Tarefa a cumprir
Reescreva o trecho do texto sobre exceção e Constituição entre "Em filosofia e" e "mudança de identidade.", inclusive, trocando "paradigma" por "modelo".

Texto fornecido
+ + + + + + +

INTRODUÇÃO
Exceção, segundo o dicionário, é desvio de uma regra ou de um padrão convencionalmente aceito; ação ou efeito de excetuar, de excluir; estado ou circunstância fora do comum.
Relativizar, do ponto de vista epistemológico, é inerente ao processo cognitivo, diante da incognoscibilidade do absoluto e da verdade, em razão de fatores aleatórios e/ou imprevisíveis. O relativismo é uma postura de interpretação da realidade que sugere que tudo deve ser encarado segundo a percepção de determinado fenômeno, condicionada à realidade do interlocutor, e não poderia, portanto, ser tomada como uma conclusão válida no plano geral, e sim apenas no plano particular.
Em filosofia e lógica, contingência é o modo de ser daquilo que não é necessário, nem impossível - mas que pode ser ou não, são sempre dependentes de circunstancias, das quais derivam a verdade do que se afirma.
Mas se adverte que, quando exceções, ou contingencias, passam a se tornar incompatíveis com as regras conhecidas, estas devem ser reformuladas ou abandonadas, sob pena de mudança de paradigma, pois é suficiente uma exceção suficientemente contundente para a mudança de identidade.
A análise do tema aponta para duas maneiras de compreender a Constituição. Diante das escolhas abertas ao intérprete, poder-se-á atender os fatos, ou manter a vigência e compromissos positivados pelo texto constitucional. O que se questiona é até que ponto a manutenção da estabilidade normativa deva ser sempre a solução adequada, como se o apriorismo representado pela manutenção hermética de normas, em detrimento da atualização dos fatos, desse ao problema ares de certeza identificados como solução adequada.
CLÁUSULAS PÉTREAS
Na constituição, dois são os principais lugares de consulta a respeito da estabilidade (ou da mudança): as cláusulas pétreas e as regras de estado de exceção.

+ + + + + + +

Trechos dos itens
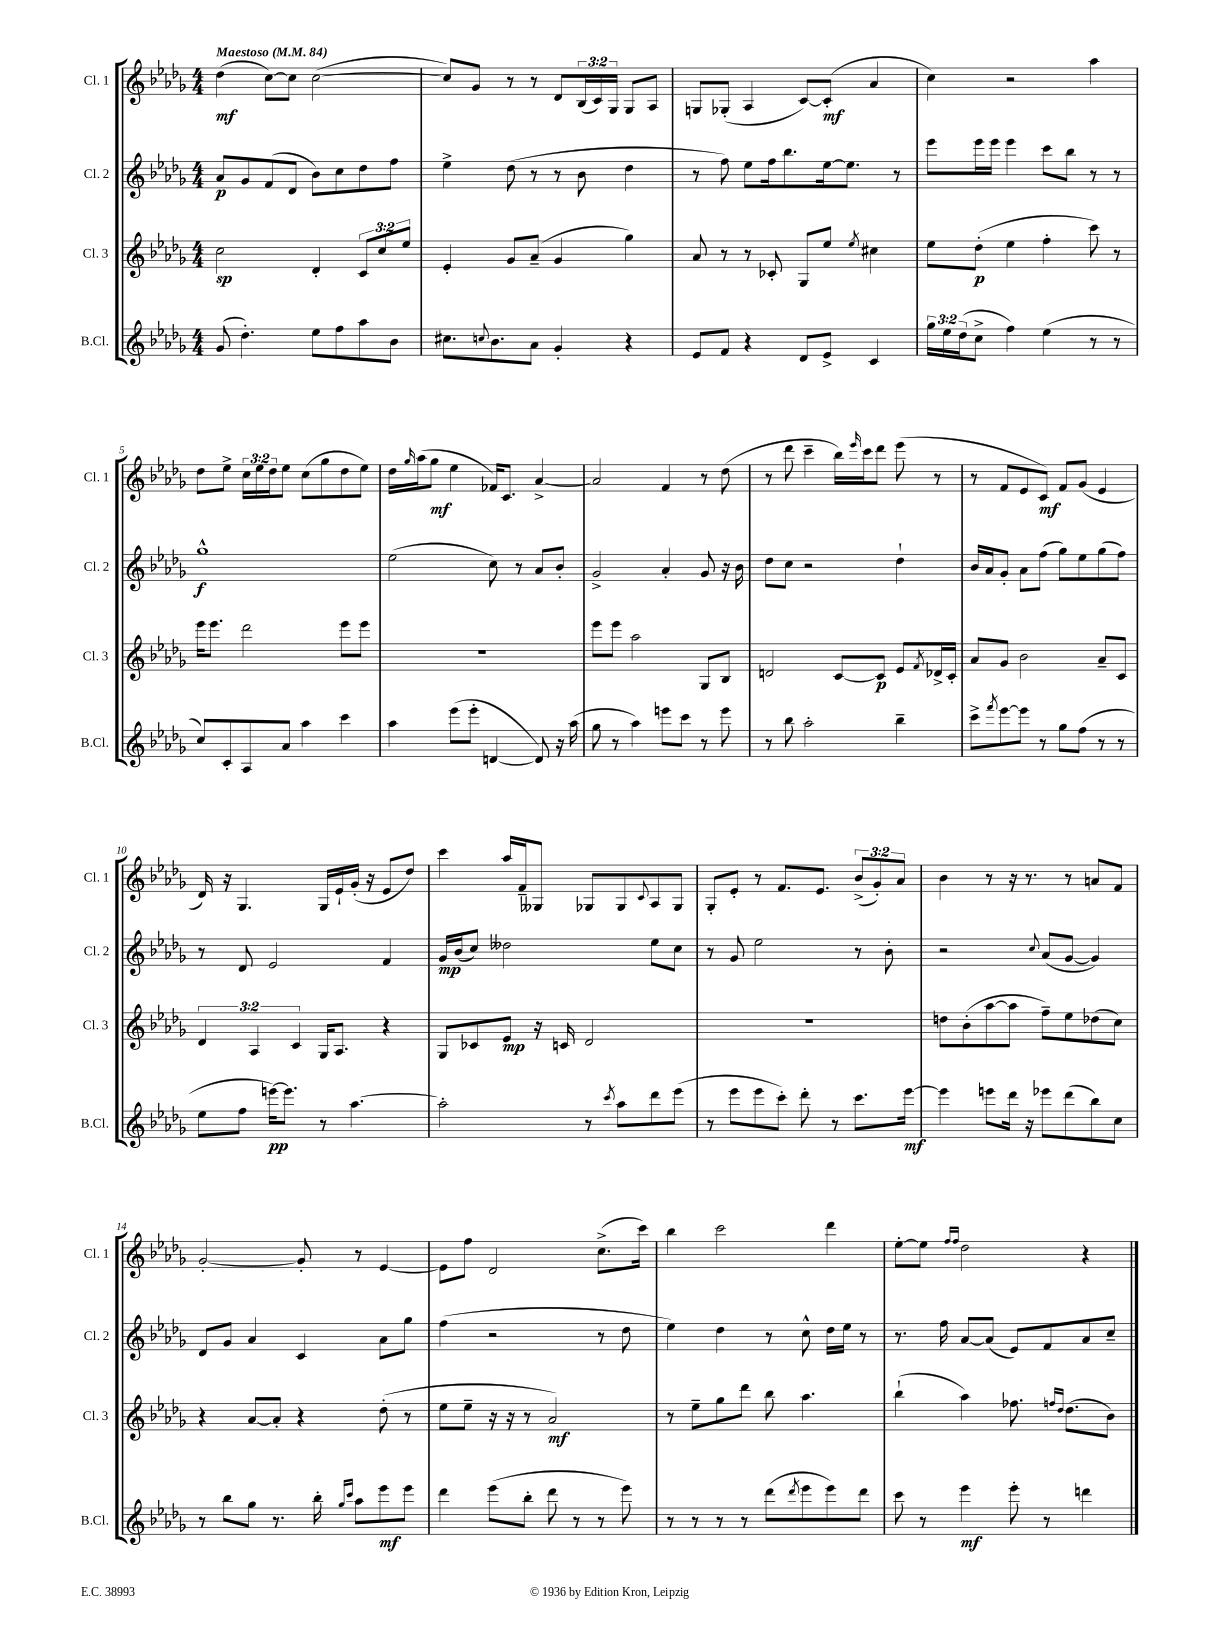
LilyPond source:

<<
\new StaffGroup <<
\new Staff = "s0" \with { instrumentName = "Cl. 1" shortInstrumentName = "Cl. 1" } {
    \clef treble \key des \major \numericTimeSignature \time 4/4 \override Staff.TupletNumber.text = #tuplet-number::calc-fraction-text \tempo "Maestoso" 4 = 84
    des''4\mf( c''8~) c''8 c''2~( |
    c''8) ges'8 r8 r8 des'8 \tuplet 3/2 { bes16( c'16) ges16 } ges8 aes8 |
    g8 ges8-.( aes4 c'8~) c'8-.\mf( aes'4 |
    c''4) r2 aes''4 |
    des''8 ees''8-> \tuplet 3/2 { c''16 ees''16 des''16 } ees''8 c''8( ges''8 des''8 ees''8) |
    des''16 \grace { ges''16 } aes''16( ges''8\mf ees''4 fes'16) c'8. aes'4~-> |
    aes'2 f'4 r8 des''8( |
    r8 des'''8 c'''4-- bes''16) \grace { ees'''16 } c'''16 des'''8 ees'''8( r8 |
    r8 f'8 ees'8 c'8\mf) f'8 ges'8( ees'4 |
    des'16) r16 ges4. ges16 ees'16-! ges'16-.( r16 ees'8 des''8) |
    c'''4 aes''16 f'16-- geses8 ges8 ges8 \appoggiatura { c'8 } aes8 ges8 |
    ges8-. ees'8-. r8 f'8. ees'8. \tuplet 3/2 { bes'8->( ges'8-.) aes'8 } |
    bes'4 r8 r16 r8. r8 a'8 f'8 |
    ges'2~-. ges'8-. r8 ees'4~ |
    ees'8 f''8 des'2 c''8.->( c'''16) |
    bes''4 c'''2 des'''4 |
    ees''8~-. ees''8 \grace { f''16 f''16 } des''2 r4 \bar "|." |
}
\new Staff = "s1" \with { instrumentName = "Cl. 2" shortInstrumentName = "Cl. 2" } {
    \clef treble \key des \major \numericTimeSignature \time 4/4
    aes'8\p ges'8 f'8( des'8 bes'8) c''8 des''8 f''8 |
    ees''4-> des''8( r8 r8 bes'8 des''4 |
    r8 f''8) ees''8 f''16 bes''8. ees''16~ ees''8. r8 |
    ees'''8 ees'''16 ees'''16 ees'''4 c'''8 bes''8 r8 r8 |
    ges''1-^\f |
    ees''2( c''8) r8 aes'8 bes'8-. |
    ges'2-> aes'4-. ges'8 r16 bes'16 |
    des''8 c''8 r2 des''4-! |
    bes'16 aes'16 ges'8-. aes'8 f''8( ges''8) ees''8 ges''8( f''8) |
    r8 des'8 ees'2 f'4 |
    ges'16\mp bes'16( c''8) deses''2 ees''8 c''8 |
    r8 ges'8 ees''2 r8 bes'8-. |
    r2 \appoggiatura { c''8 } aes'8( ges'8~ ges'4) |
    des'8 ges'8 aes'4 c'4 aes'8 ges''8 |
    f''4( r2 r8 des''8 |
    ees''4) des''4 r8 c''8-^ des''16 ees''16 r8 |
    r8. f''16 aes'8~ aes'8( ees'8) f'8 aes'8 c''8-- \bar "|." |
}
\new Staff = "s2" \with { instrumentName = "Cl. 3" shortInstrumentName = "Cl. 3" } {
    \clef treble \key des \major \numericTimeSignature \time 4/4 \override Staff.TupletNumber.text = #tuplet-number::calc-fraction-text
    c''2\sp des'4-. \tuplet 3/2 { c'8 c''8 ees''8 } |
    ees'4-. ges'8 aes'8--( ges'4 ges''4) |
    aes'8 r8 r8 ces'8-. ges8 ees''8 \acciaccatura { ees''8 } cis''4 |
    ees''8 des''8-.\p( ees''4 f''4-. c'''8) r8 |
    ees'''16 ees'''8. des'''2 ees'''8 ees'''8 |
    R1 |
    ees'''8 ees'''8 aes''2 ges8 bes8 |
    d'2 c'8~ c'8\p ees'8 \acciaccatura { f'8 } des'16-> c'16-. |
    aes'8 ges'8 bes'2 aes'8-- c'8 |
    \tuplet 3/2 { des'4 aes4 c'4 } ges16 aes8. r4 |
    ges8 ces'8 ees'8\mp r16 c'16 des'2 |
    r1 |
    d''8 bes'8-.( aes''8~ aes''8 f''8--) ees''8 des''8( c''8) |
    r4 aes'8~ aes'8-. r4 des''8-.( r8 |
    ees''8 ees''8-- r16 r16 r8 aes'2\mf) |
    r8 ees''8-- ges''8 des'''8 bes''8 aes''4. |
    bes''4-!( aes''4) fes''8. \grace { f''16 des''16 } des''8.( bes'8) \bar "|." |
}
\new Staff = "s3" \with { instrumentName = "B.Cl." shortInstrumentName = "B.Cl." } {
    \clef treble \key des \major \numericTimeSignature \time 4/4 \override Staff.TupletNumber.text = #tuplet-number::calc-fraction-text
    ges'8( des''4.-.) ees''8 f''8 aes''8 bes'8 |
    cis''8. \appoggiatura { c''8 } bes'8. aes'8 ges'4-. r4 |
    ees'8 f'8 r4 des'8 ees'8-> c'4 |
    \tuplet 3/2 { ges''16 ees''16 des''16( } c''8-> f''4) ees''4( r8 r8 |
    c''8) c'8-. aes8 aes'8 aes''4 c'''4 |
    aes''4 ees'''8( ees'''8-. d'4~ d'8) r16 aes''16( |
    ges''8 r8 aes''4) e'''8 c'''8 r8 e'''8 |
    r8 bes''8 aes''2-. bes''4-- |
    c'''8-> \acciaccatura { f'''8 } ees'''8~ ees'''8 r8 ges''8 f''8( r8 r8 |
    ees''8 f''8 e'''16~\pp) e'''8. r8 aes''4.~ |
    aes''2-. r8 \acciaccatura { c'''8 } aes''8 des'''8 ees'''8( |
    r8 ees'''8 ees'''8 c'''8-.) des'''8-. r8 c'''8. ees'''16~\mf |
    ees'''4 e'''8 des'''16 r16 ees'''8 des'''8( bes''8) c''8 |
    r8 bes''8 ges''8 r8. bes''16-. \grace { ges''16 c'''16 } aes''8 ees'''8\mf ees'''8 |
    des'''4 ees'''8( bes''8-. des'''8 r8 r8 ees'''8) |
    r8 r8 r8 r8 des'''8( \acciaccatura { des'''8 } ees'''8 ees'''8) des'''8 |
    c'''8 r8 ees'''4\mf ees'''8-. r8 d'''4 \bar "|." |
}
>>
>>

+ + + + + + +

Solução
Em filosofia e lógica, contingência é o modo de ser daquilo que não é necessário, nem impossível - mas que pode ser ou não, são sempre dependentes de circunstancias, das quais derivam a verdade do que se afirma.
Mas se adverte que, quando exceções, ou contingencias, passam a se tornar incompatíveis com as regras conhecidas, estas devem ser reformuladas ou abandonadas, sob pena de mudança de modelo, pois é suficiente uma exceção suficientemente contundente para a mudança de identidade.